■ Questions:
a) Using the power seat thread, decide whether each statement agrees with it: (i) RebelinRI's passenger seat has power; (ii) Rocknik bought the car from a private seller; (iii) Chokeu's 03 Altima came with a power passenger seat. Answer yes or no for each and quote the words of the power seat thread that decide it.
b) Translate this sentence from the power seat thread into Spanish: "I have never seen two power seats in an Altima but what do I know!"
c) Write out the power seat thread word for word from "No, thats great" to "passenger seat too!".

┌─ Study text

# Power Seat(s)?



## Rocknik (Nov 18, 2004)

On the 02 3.5 SE, if the car has power seats are both front seats supposed to be power? or only the drivers?


----------



## Rocknik (Nov 18, 2004)

Rocknik said:


> On the 02 3.5 SE, if the car has power seats are both front seats supposed to be power? or only the drivers?


19 views and no reply... noone here has an 02 3.5 se with power seat(s) ???


----------



## RebelinRI (Nov 9, 2004)

Ok..... I'll go first. I have a power seat on my 02 SE. The passengers seat has no power. This is the way I got it from the dealer and they said it had drivers power "seat". I have never seen two power seats in an Altima but what do I know! Maybe I'm wrong. Ask you local dealer.

AMF

Rebel


----------



## Rocknik (Nov 18, 2004)

RebelinRI said:


> Ok..... I'll go first. I have a power seat on my 02 SE. The passengers seat has no power. This is the way I got it from the dealer and they said it had drivers power "seat". I have never seen two power seats in an Altima but what do I know! Maybe I'm wrong. Ask you local dealer.
> 
> AMF
> 
> Rebel


No, thats great cause i bought my car used (private seller) and wasn't sure.. 
Thanks for the help..


----------



## Chokeu (Nov 7, 2003)

I have a 03 Alty 3.5 and it is fully loaded with leather int. and such. It has only a power drivers seat as well. I wish it came with a power passenger seat too!


----------

└─
┌─ Data for review

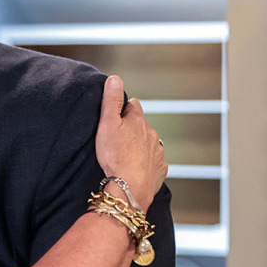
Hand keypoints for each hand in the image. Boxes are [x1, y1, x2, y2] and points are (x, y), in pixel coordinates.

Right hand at [95, 75, 167, 211]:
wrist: (129, 187)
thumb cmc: (116, 157)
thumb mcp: (107, 124)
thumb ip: (111, 101)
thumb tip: (115, 78)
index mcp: (138, 121)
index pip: (132, 105)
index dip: (123, 109)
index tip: (115, 116)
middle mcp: (152, 134)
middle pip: (141, 125)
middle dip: (132, 128)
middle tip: (116, 138)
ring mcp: (157, 152)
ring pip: (148, 143)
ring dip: (139, 145)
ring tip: (125, 155)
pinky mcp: (159, 169)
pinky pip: (153, 162)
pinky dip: (146, 162)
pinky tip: (135, 169)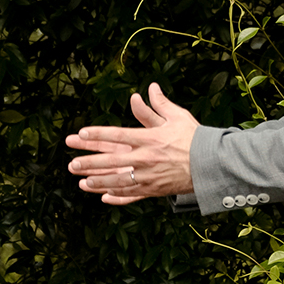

└─

■ Per-task answers:
a)
(i) No: "The passengers seat has no power."
(ii) Yes: "i bought my car used (private seller)"
(iii) No: "It has only a power drivers seat as well."

b) Nunca he visto dos asientos eléctricos en un Altima, ¡pero qué sé yo!

c)
No, thats great cause i bought my car used (private seller) and wasn't sure.. 
Thanks for the help..


----------



## Chokeu (Nov 7, 2003)

I have a 03 Alty 3.5 and it is fully loaded with leather int. and such. It has only a power drivers seat as well. I wish it came with a power passenger seat too!